A sophisticated and compelling study that reveals the crucial rhetorical role narrative reflexivity plays in the fiction of several major figures of modern and contemporary Japanese literature. Weinberger not only provides fresh perspectives on important individual novels, but also makes a significant contribution to ongoing discussions of the ethical claims of fiction in a globalized literary environment. * Dennis Washburn, Burlington Northern Foundation Professor in Asian Studies, Dartmouth College, USA * Against a critical tradition that has read Mori Ogai, Akutagawa Ryunosuke, and Murakami Haruki as having failed to conquer their personal demons and live up to the ethical and political challenges of their respective historical moments, Weinberger writes with a refreshing and radical premise: that these Japanese writers have something vital to teach us and that it is the critic’s job to elucidate what that is.
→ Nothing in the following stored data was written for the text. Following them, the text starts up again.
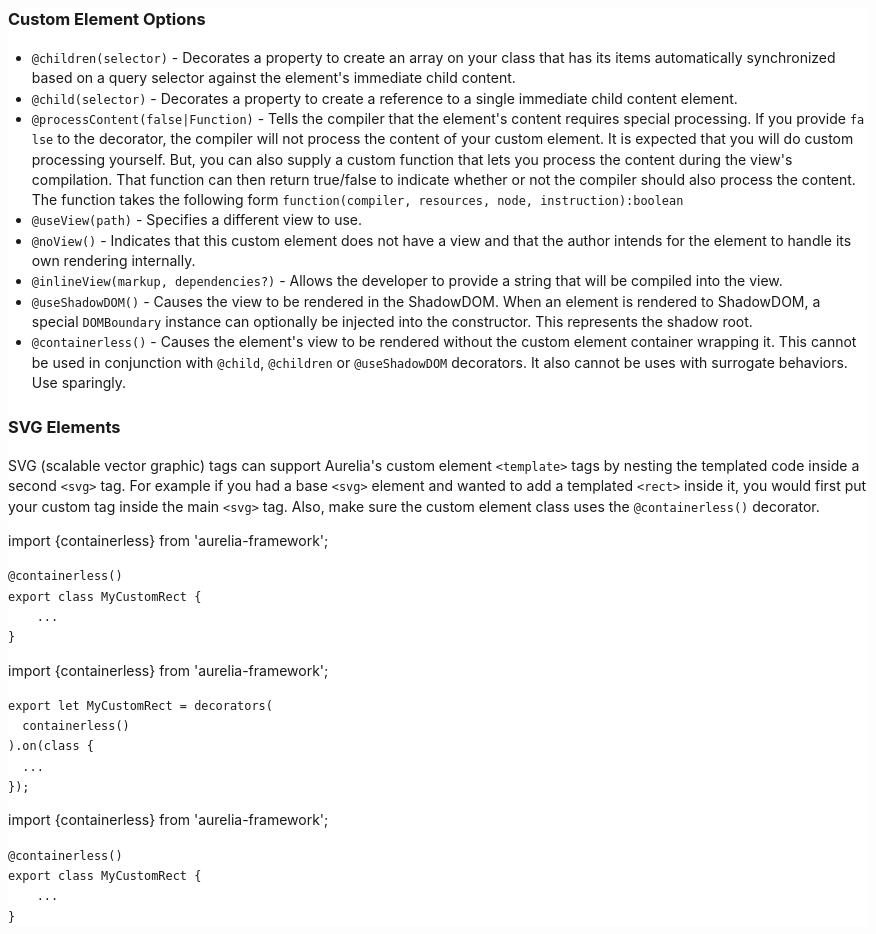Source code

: ### Custom Element Options

* `@children(selector)` - Decorates a property to create an array on your class that has its items automatically synchronized based on a query selector against the element's immediate child content.
* `@child(selector)` - Decorates a property to create a reference to a single immediate child content element.
* `@processContent(false|Function)` - Tells the compiler that the element's content requires special processing. If you provide `false` to the decorator, the compiler will not process the content of your custom element. It is expected that you will do custom processing yourself. But, you can also supply a custom function that lets you process the content during the view's compilation. That function can then return true/false to indicate whether or not the compiler should also process the content. The function takes the following form `function(compiler, resources, node, instruction):boolean`
* `@useView(path)` - Specifies a different view to use.
* `@noView()` - Indicates that this custom element does not have a view and that the author intends for the element to handle its own rendering internally.
* `@inlineView(markup, dependencies?)` - Allows the developer to provide a string that will be compiled into the view.
* `@useShadowDOM()` - Causes the view to be rendered in the ShadowDOM. When an element is rendered to ShadowDOM, a special `DOMBoundary` instance can optionally be injected into the constructor. This represents the shadow root.
* `@containerless()` - Causes the element's view to be rendered without the custom element container wrapping it. This cannot be used in conjunction with `@child`, `@children` or `@useShadowDOM` decorators. It also cannot be uses with surrogate behaviors. Use sparingly.

### SVG Elements

SVG (scalable vector graphic) tags can support Aurelia's custom element `<template>` tags by  nesting the templated code inside a second `<svg>` tag. For example if you had a base `<svg>` element and wanted to add a templated `<rect>` inside it, you would first put your custom tag inside the main `<svg>` tag. Also, make sure the custom element class uses the `@containerless()` decorator.

<code-listing heading="SVG Custom Element View-Model Declaration">
  <source-code lang="ES 2016">
    import {containerless} from 'aurelia-framework';

    @containerless()
    export class MyCustomRect {
    	...
    }
  </source-code>
  <source-code lang="ES 2015">
    import {containerless} from 'aurelia-framework';

    export let MyCustomRect = decorators(
      containerless()
    ).on(class {
      ...
    });
  </source-code>
  <source-code lang="TypeScript">
    import {containerless} from 'aurelia-framework';

    @containerless()
    export class MyCustomRect {
    	...
    }
  </source-code>
</code-listing>
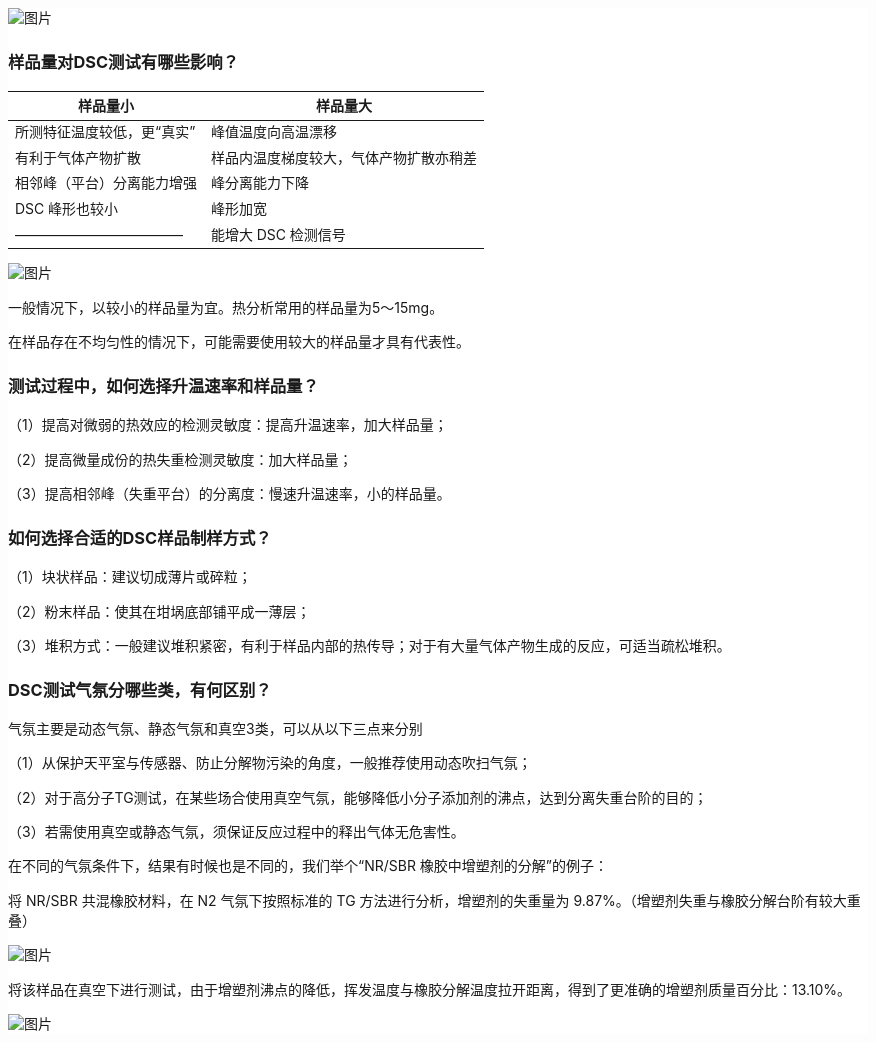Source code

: ![图片](https://mmbiz.qpic.cn/mmbiz_jpg/Cu5qQlKZvqAKvvibqLx9b6141Gqx6BZAHyFMEXMj0WdjEZWpHNFqsnJcxskNkjbInxSQYgrtkiaM5c7tQ7ugwpKQ/640?wx_fmt=jpeg&tp=webp&wxfrom=5&wx_lazy=1&wx_co=1)

### 样品量对DSC测试有哪些影响？

| **样品量小**       | **样品量大**            |
| -------------- | ------------------- |
| 所测特征温度较低，更“真实” | 峰值温度向高温漂移           |
| 有利于气体产物扩散      | 样品内温度梯度较大，气体产物扩散亦稍差 |
| 相邻峰（平台）分离能力增强  | 峰分离能力下降             |
| DSC 峰形也较小      | 峰形加宽                |
| ————————————   | 能增大 DSC 检测信号        |

![图片](https://mmbiz.qpic.cn/mmbiz_jpg/4Coxww3Vbq5IYhObXNxQuiaHWnCDCzqBY7xorXey390l1Go3iaQkria5g8k8icHYzNicuszw6lyVV3U2gcF7uicaRreA/640?wx_fmt=jpeg&tp=webp&wxfrom=5&wx_lazy=1&wx_co=1)

一般情况下，以较小的样品量为宜。热分析常用的样品量为5～15mg。

在样品存在不均匀性的情况下，可能需要使用较大的样品量才具有代表性。

### 测试过程中，如何选择升温速率和样品量？

（1）提高对微弱的热效应的检测灵敏度：提高升温速率，加大样品量；

（2）提高微量成份的热失重检测灵敏度：加大样品量；

（3）提高相邻峰（失重平台）的分离度：慢速升温速率，小的样品量。

### 如何选择合适的**DSC样品**制样方式？

（1）块状样品：建议切成薄片或碎粒；

（2）粉末样品：使其在坩埚底部铺平成一薄层；

（3）堆积方式：一般建议堆积紧密，有利于样品内部的热传导；对于有大量气体产物生成的反应，可适当疏松堆积。

### DSC测试气氛分哪些类，有何区别？

气氛主要是动态气氛、静态气氛和真空3类，可以从以下三点来分别

（1）从保护天平室与传感器、防止分解物污染的角度，一般推荐使用动态吹扫气氛；

（2）对于高分子TG测试，在某些场合使用真空气氛，能够降低小分子添加剂的沸点，达到分离失重台阶的目的；

（3）若需使用真空或静态气氛，须保证反应过程中的释出气体无危害性。

在不同的气氛条件下，结果有时候也是不同的，我们举个“NR/SBR 橡胶中增塑剂的分解”的例子：

将 NR/SBR 共混橡胶材料，在 N2 气氛下按照标准的 TG 方法进行分析，增塑剂的失重量为 9.87%。（增塑剂失重与橡胶分解台阶有较大重叠）

![图片](https://mmbiz.qpic.cn/mmbiz_jpg/Cu5qQlKZvqAKvvibqLx9b6141Gqx6BZAH9CEx7LNDIc1gwTOmXoOIYsYMBka5PuBFZ9icV8HLEqEzYTiaqIfGch2g/640?wx_fmt=jpeg&tp=webp&wxfrom=5&wx_lazy=1&wx_co=1)

将该样品在真空下进行测试，由于增塑剂沸点的降低，挥发温度与橡胶分解温度拉开距离，得到了更准确的增塑剂质量百分比：13.10%。

![图片](https://mmbiz.qpic.cn/mmbiz_jpg/Cu5qQlKZvqAKvvibqLx9b6141Gqx6BZAHY0X5QzZicc1e92XnsK8lbCPouAV0hIvpg5PPZM2FMowyRbYqRbF1dhg/640?wx_fmt=jpeg&tp=webp&wxfrom=5&wx_lazy=1&wx_co=1)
The result is a brilliant, full-throated articulation of the value of literary reflection on real-world problems. * J. Keith Vincent, Associate Professor of Japanese and Comparative Literature, Boston University, USA *


Author Information

Christopher Weinberger is Associate Professor of Comparative World Literature and founder and Program Coordinator of Video Game Studies at San Francisco State University, USA. He teaches narrative and literary theories in Japanese and Anglophone traditions and has contributed to Novel and Fault Lines of Modernity (Bloomsbury, 2018), among other publications. He is currently writing for the forthcoming Oxford Handbook of Global Realisms.